Créateur de châteaux de buts
Partant, prenons Mauro Icardi comme Mimi-Siku et regardons surtout le joueur que le PSG vient de récupérer : un tueur au sang-froid, qui ne jure que par le but et n’hésite pas à en mettre partout si l’occasion le demande. Pour les chiffres, voilà ce que ça donne : depuis l’été 2012, 250 matchs joués toutes compétitions confondues, 134 buts, 32 passes décisives, soit une implication directe sur 166 buts (0,66 b/match sur la période, donc). Monstrueux, surtout lorsqu’on sait qu’à l’Inter, Icardi a principalement évolué à la pointe d’un onze à la peine, où son rôle a toujours été défini : être une menace permanente, en bout de chaîne, peu importe comment. Point. Avec lui, l’histoire se résume ainsi au combien, son nombre de buts étant le reflet principal de ses performances. Parce qu’avec Mauro Icardi, on parle avant tout d’un joueur de surface, plus complet qu’Inzaghi, et pas d’un mec capable de mener le jeu et de péter des lignes à lui tout seul. C’est autre chose : une science du mouvement, une lecture du jeu brillante, une lourde frappe, un jeu de tête efficace… Ce qui impose d’être nourri, à grosse dose si possible, même si Icardi a prouvé à Milan qu’il était capable de créer des châteaux de buts avec une poignée de sable. Plusieurs de ses matchs le prouvent et peuvent être utilisés en modèle de démonstration : le SPAL-Inter d’octobre 2018, le Lazio-Inter du même mois, son match absolu réussi face à la Sampdoria sept mois plus tôt où il avait inscrit un quadruplé, son derby délicieux face à l’AC Milan d’octobre 2017…

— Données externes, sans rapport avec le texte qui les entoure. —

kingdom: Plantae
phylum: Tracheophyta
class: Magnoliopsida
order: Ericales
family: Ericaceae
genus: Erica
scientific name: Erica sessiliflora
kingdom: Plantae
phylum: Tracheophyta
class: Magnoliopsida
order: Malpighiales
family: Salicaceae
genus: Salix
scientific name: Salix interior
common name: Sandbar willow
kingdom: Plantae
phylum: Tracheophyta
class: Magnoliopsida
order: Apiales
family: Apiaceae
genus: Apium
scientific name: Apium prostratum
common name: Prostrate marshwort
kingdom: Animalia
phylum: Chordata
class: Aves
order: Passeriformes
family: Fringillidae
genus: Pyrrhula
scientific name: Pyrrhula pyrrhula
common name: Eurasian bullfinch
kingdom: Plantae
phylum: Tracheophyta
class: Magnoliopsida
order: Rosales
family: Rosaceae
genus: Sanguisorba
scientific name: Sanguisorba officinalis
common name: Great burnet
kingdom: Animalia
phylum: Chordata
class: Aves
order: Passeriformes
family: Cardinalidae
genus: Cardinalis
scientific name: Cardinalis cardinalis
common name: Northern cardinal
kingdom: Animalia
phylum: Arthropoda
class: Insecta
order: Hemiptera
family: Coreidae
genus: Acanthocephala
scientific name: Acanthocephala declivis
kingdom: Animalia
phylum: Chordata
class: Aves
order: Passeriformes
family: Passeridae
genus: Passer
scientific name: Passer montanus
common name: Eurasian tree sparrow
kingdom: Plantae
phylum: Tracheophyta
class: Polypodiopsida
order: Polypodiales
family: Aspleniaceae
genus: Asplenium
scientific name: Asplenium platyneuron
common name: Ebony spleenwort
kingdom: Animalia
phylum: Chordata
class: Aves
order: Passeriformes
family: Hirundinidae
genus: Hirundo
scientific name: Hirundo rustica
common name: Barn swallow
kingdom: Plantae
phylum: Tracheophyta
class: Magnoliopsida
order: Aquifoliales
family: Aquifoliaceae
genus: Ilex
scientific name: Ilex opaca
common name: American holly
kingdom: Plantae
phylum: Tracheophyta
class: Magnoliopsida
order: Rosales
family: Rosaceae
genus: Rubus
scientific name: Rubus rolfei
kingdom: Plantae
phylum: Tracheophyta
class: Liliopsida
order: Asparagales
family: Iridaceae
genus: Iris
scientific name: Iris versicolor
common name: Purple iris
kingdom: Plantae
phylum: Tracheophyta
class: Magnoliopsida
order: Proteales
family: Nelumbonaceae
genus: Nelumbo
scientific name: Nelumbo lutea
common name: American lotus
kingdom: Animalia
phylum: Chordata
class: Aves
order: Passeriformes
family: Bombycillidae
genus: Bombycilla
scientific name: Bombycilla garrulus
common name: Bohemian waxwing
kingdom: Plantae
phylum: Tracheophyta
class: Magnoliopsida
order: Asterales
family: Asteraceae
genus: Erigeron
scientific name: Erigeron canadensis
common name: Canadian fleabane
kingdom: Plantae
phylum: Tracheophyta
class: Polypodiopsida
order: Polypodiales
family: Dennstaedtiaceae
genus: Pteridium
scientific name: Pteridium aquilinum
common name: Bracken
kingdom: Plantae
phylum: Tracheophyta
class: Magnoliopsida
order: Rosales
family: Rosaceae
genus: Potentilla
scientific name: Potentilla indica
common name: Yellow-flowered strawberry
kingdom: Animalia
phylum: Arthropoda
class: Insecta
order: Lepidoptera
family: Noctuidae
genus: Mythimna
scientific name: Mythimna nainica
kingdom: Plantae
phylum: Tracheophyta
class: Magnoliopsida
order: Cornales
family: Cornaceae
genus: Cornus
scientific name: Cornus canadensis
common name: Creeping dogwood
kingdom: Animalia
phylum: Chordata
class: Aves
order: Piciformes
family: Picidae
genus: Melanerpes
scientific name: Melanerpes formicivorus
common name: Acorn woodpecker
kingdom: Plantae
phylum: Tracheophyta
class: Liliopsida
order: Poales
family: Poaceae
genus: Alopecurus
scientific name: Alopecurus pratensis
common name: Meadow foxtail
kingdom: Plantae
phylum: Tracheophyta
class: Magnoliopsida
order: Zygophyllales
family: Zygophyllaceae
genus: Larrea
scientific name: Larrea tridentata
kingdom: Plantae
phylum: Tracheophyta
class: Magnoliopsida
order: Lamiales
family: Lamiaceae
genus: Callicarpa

Jouer avec Icardi, c’est sacrifier l’unité
C’est justement ça que le PSG est venu chercher avec lui : un renard moderne, un mec capable de claquer régulièrement et de venir, si possible, remplacer à terme Edinson Cavani, dont le physique grince de plus en plus. Mauro Icardi sera utile en Ligue des champions, mais le sera surtout en Ligue 1, où Thomas Tuchel est souvent confronté au casse-tête des blocs bas et à la nécessité de trouver des espaces dans le dernier tiers adverse. Parfait, c’est là que sa nouvelle gâchette se régale et qu’elle s’est taillée sa réputation d’assassin des 16 mètres, de type capable de « chercher la balle où ce n’est pas vrai » (Skoblar) et d’abattre froidement, peu importe la manière. En ça, l’Italie est sans doute la meilleure école – Cavani le sait – et c’est là-bas qu’Icardi a développé ce qu’expliquait parfaitement David Trezeguet il y a quelques années : « L’Italie, c’est le pays des stats. Si un joueur veut réussir là-bas, il doit forcément s’y intéresser et tenter d’améliorer ses pourcentages semaine après semaine. Moi, mon objectif était clair : il fallait que je marque le plus de buts possible. » Mauro Icardi est plus adapté au foot moderne que Trezeguet ou Berbatov, que Ferguson balançait souvent sur le banc à Manchester United une fois que la Coupe d’Europe arrivait à l’horizon. Mais l’Argentin a un amour en commun avec l’ancien buteur tricolore : les chiffres.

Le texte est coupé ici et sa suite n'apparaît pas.